Arteaga , O. 1 , Revuelta, M. . 1 , Montalvo, H. 1 , Urigüen, L. 2 , Hilario, E. 1 & Álvarez, A. 1
1 Department of Cell Biology & Histology, School of Medicine & Dentistry, University of the Basque Country, Leioa, Bizkaia, Spain.
2 Department of Pharmacology, School of Medicine & Dentistry, University of the Basque Country, Leioa, Bizkaia, Spain.
Perinatal asphyxia and the resultant hypoxic-ischemic encephalopathy (HIE) can be devastating, resulting in death or severe neurological consequences. Resveratrol is a polyphenol with antioxidant properties. The aim of the present work was to assess whether resveratrol plays a protective effect when administered 10 minutes before or immediately after HI brain injury in neonatal rats using the Rice-Vannucci model.
PN7 pups were exposed to an HI insult, the left common carotid artery was permanently occluded and maintained under hypoxia (8% oxygen) for 135 minutes. Animals were treated with 20 mg/kg of resveratrol 10 minutes before hypoxia (RVT before) or immediately after (RVT after). Pups without injury were used as controls. PN14 brains were stained with Nissl and immunolabelled with MBP. T-maze, hole-board and novel object recognition tests were carried out on post-natal day 90.

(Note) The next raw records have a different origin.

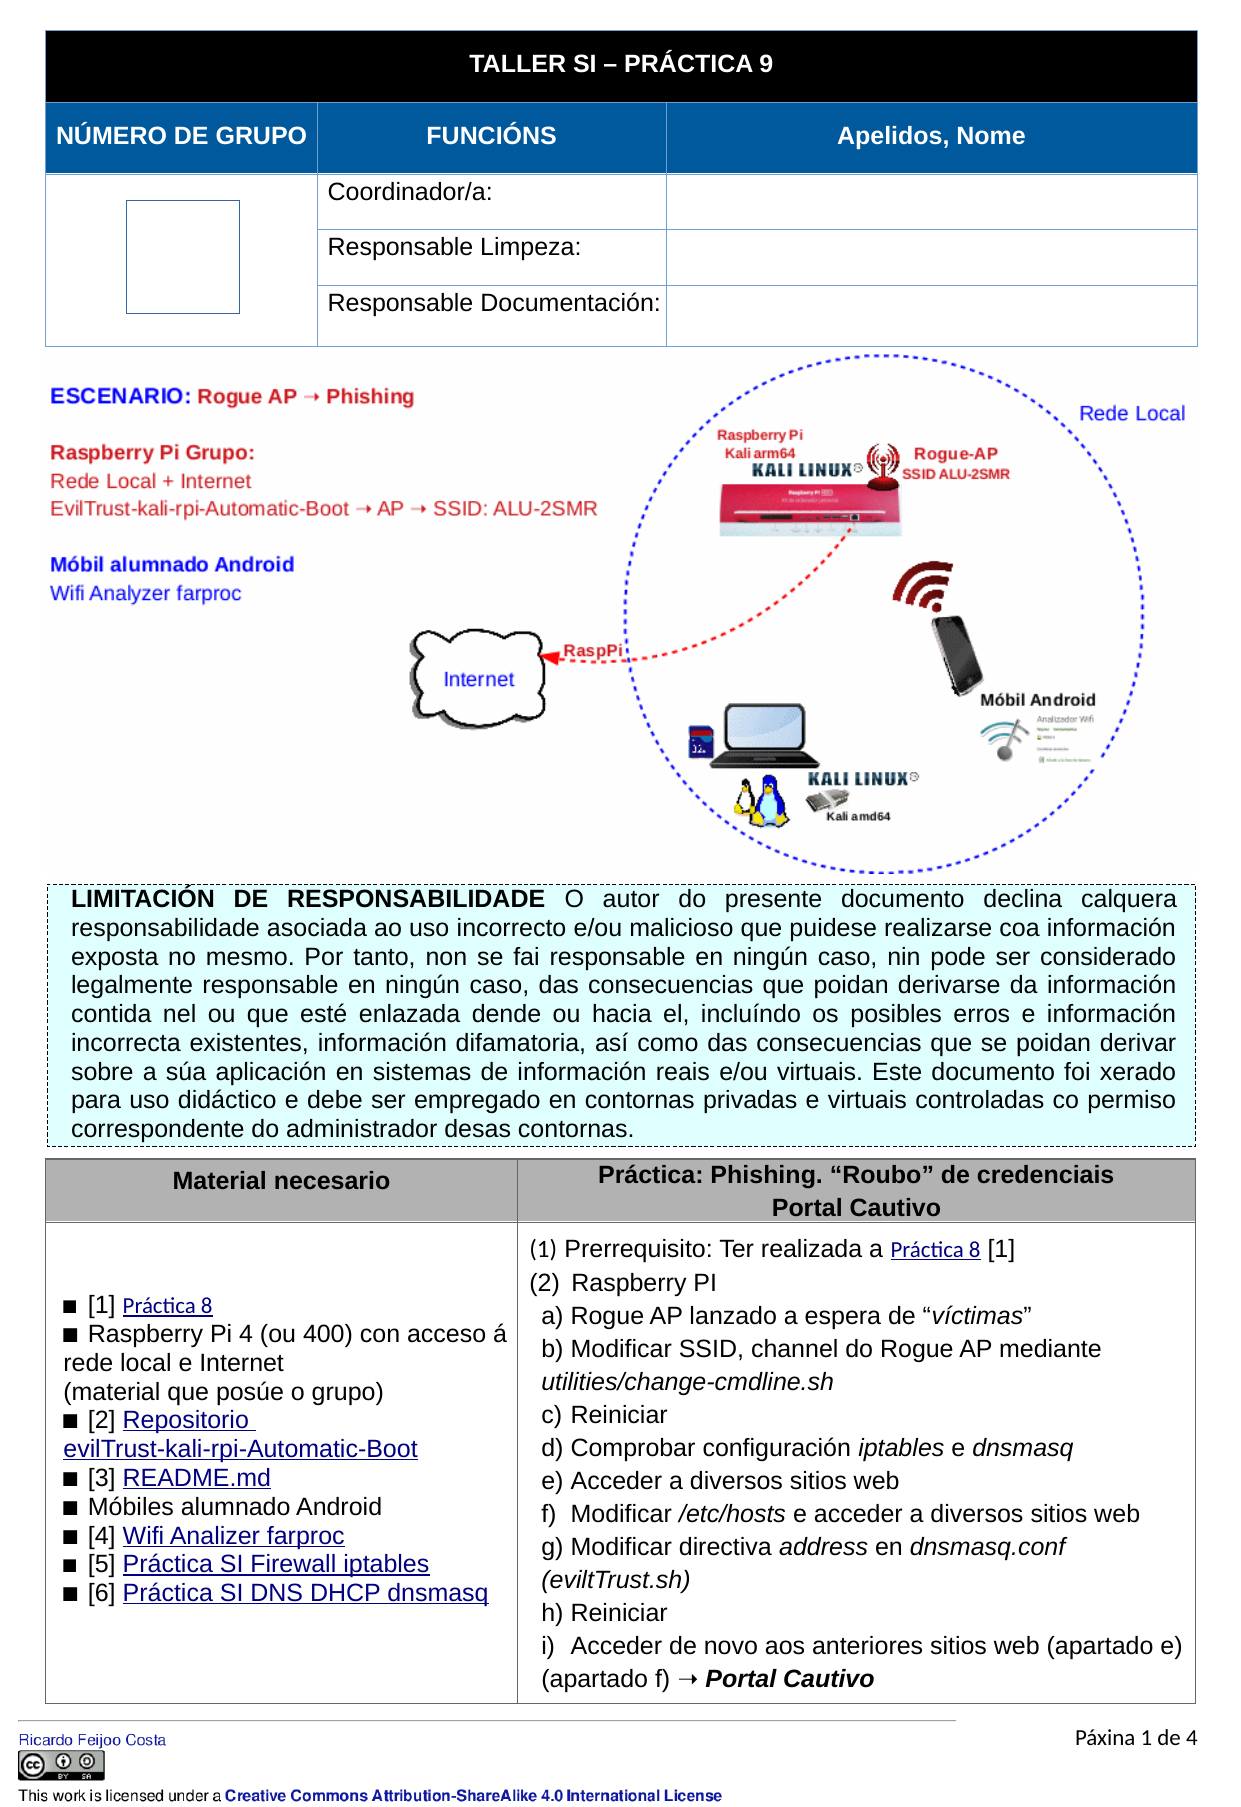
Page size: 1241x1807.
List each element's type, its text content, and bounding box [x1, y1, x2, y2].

table_cell NÚMERO DE GRUPO [46, 103, 317, 173]
table_header TALLER SI – PRÁCTICA 9 [46, 31, 1197, 102]
table_cell [667, 230, 1197, 284]
table_cell [667, 286, 1197, 346]
table_cell Apelidos, Nome [667, 103, 1197, 173]
table_cell Coordinador/a: [318, 175, 666, 229]
table_cell Responsable Documentación: [318, 286, 666, 346]
table_cell Prerrequisito: Ter realizada a Práctica 8 [1] Raspberry PI Rogue AP lanzado a espera de “víctimas” Modificar SSID, channel do Rogue AP mediante utilities/change-cmdline.sh Reiniciar Comprobar configuración iptables e dnsmasq Acceder a diversos sitios web Modificar /etc/hosts e acceder a diversos sitios web Modificar directiva address en dnsmasq.conf (eviltTrust.sh) Reiniciar Acceder de novo aos anteriores sitios web (apartado e) (apartado f) ➝ Portal Cautivo [518, 1223, 1195, 1703]
table_cell [46, 175, 317, 346]
picture [45, 354, 1198, 874]
table_header Material necesario [46, 1160, 517, 1221]
table_cell [1] Práctica 8 Raspberry Pi 4 (ou 400) con acceso á rede local e Internet (material que posúe o grupo) [2] Repositorio evilTrust-kali-rpi-Automatic-Boot [3] README.md Móbiles alumnado Android [4] Wifi Analizer farproc [5] Práctica SI Firewall iptables [6] Práctica SI DNS DHCP dnsmasq [46, 1223, 517, 1703]
table_cell [667, 175, 1197, 229]
table_cell Responsable Limpeza: [318, 230, 666, 284]
table_header Práctica: Phishing. “Roubo” de credenciais Portal Cautivo [518, 1160, 1195, 1221]
table_cell FUNCIÓNS [318, 103, 666, 173]
picture [8, 1715, 957, 1806]
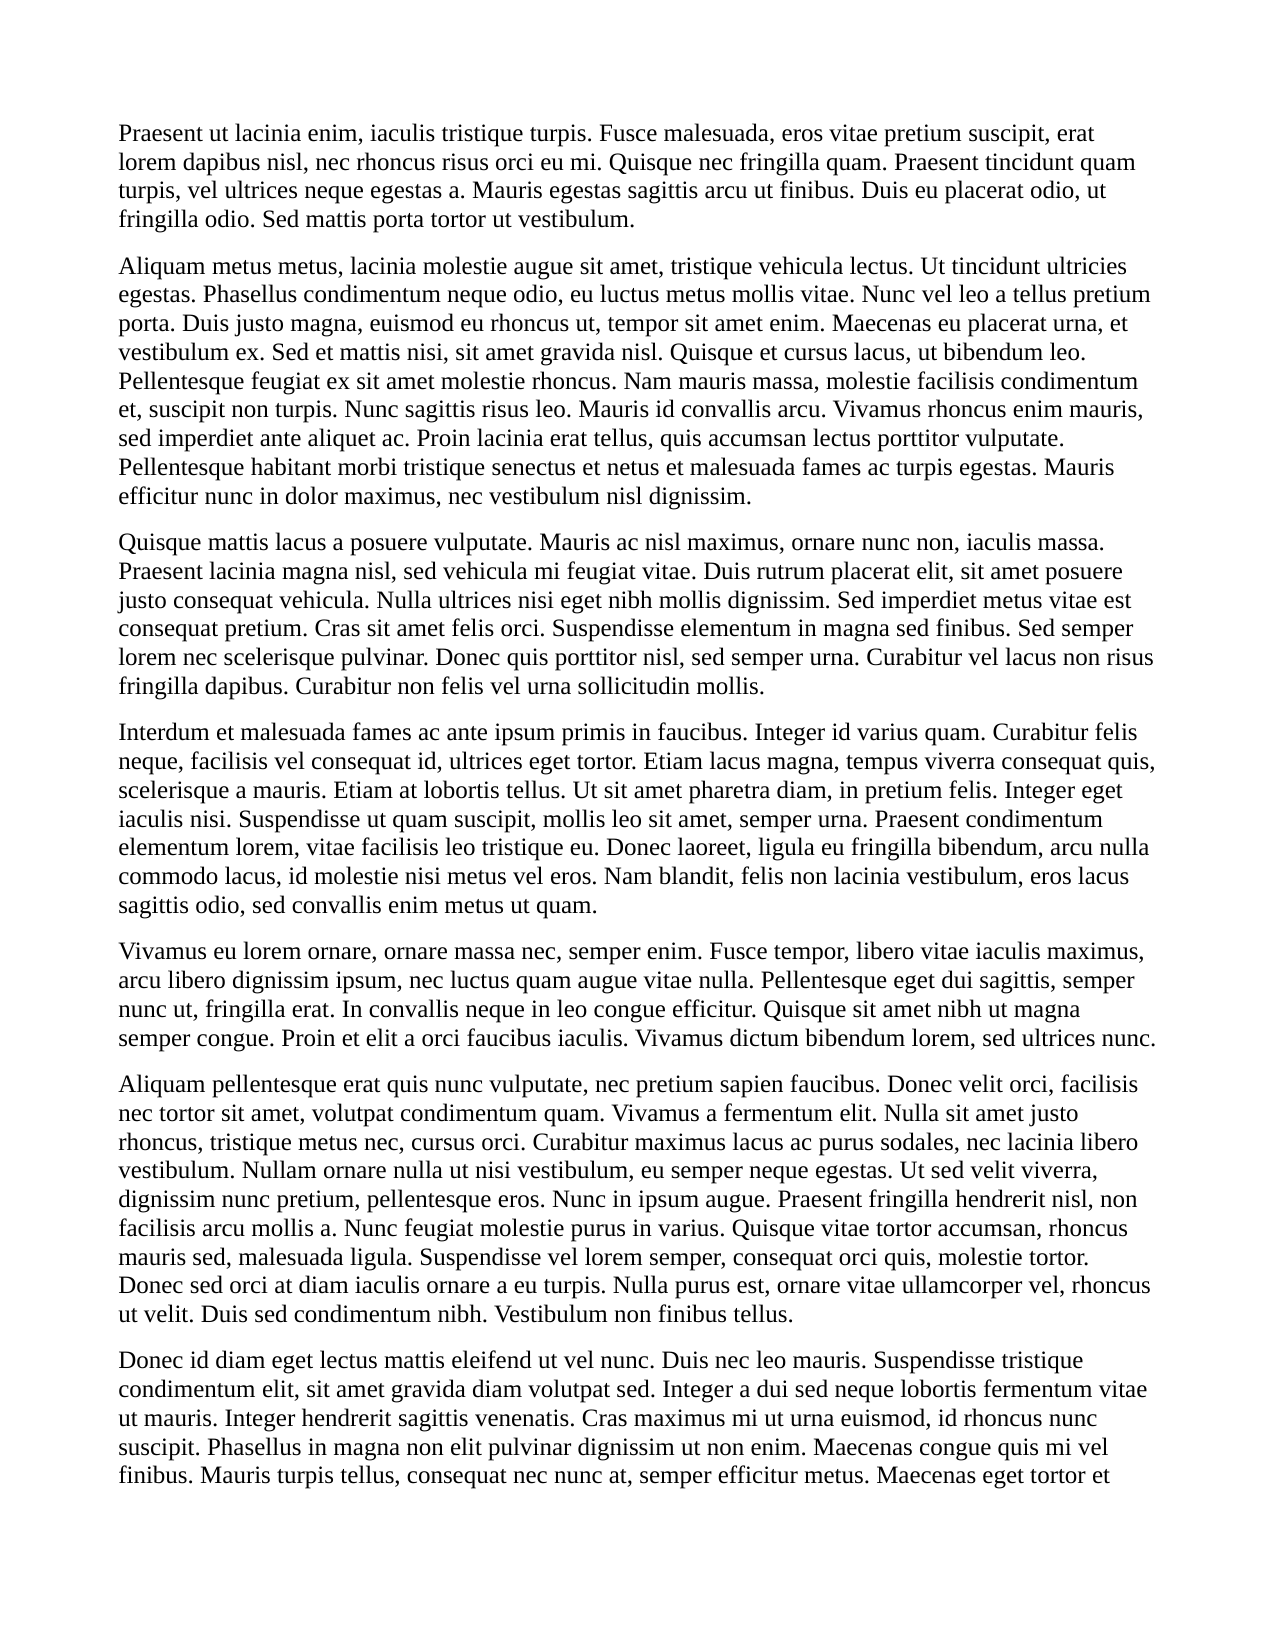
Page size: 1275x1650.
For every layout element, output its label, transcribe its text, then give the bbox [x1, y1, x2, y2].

The brains of HI and RVT after groups showed an infarct area in the ipsilateral hemisphere, while no macroscopic differences were observed between Control and RVT before. RVT before obtain better results in neuropathological scoring. Ratio of ipsilateral-contralateral hemispheric MBP showed a significant decrease in HI group in comparison with control, that was restored when resveratrol is administered before hypoxia. On PN90, RVT before animals performed better at neurobehavioral tests.
Our results suggest that a pretreatment with resveratrol reduced infarct volume, preserved oligodendroglial viability and improved long-term behavioural impairments.